The hird approach seems to be the most promising, although it will require a lot of time to complete and involve loads of trial an error to get it right. The first one seems to be the quickest, but it also possibility to create the most issues. The second one seems would take care about most of the issue, but we're not sure how could the package be processed and fed into the H5P entity creation process as if it was uploaded through the creation form (the upload process does some additional chacking and updates the libraries to the latest versions).

There is also another issue that has also come up during the manual uploading process of .h5p packages. It is the Gateway timeout (504) response. I assume that this is related to cehecking for the external hub servivice to determine the latest content library versions or somehthing of that matter. Is there a way to solve that one?

What would be the best way to get that done?

 

Hi pjotr,

i am aiming for the first apporach. Which did you use ?

Gruß,
Karsten

As it was impossible to make sure that everytihng is as it should be with first two approaches, we decided to go with the third one and emmulate the manual upload of materials.

We've used the data file with titles and other data from the D7 system, placed the downloadable packages in the local file system and used a script (a few scripts, to be honest) to upload the materials to the D9 system. The solution tracked the progressed, captured and reported issues and produced a final report based on the results of individual uploads.

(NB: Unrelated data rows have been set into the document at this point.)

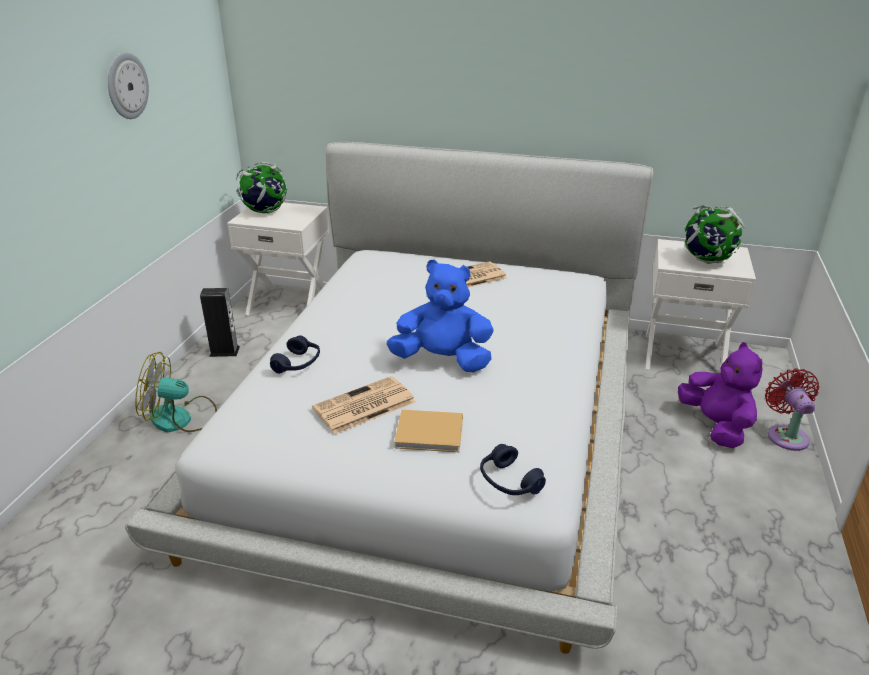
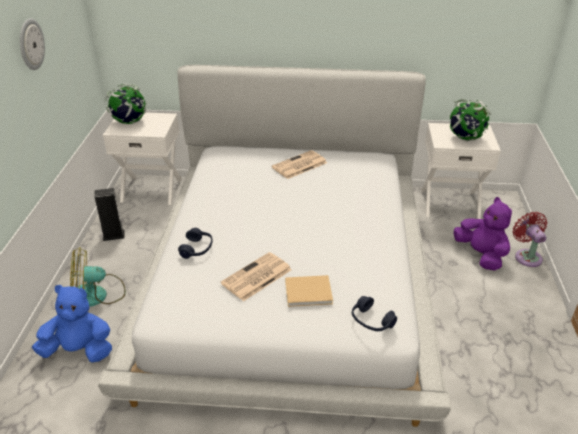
camera: 10 degrees left, 5 degrees up
(443, 360) = (301, 235): blue plush toy -> blue plush toy (79, 350)

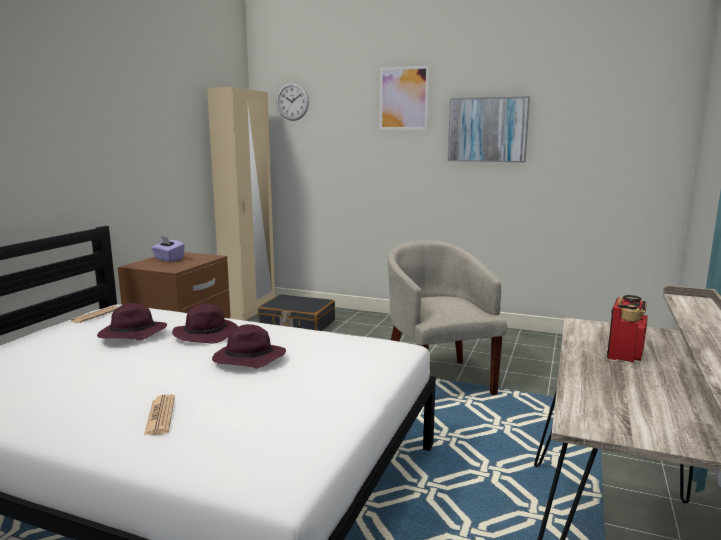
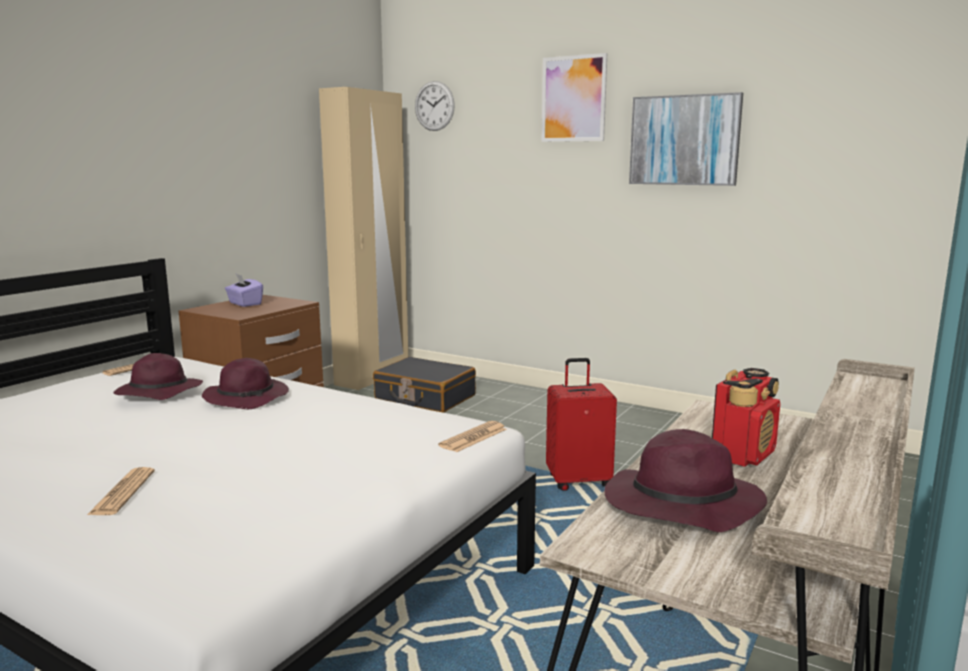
camera: 10 degrees right, 0 degrees up
(248, 360) = (275, 432): purple hat -> purple hat (680, 506)
(398, 354) = (473, 437): none -> newspaper
(438, 380) = (579, 481): beige armchair -> red suitcase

It did take a long time to complete the process and required a lot of testing and multiple rounds of full uploads to determine all the issues and iron those out, but the end result was something along the lines of 6.1k total materials with 11 failures. Most of those failures were related with errors on the server side and database deadlocks due to multiple simultaneous uploaders.

This is the only solution where the H5P codebase handles the process in full, making sure that everything is as it should be, including migration to the latest versions of content types (note that H5P content types can only use the JS files to define the migrations). This was the main reason to scrap the partial solution based on one the other approaches and focus on mimicking the manual upload process.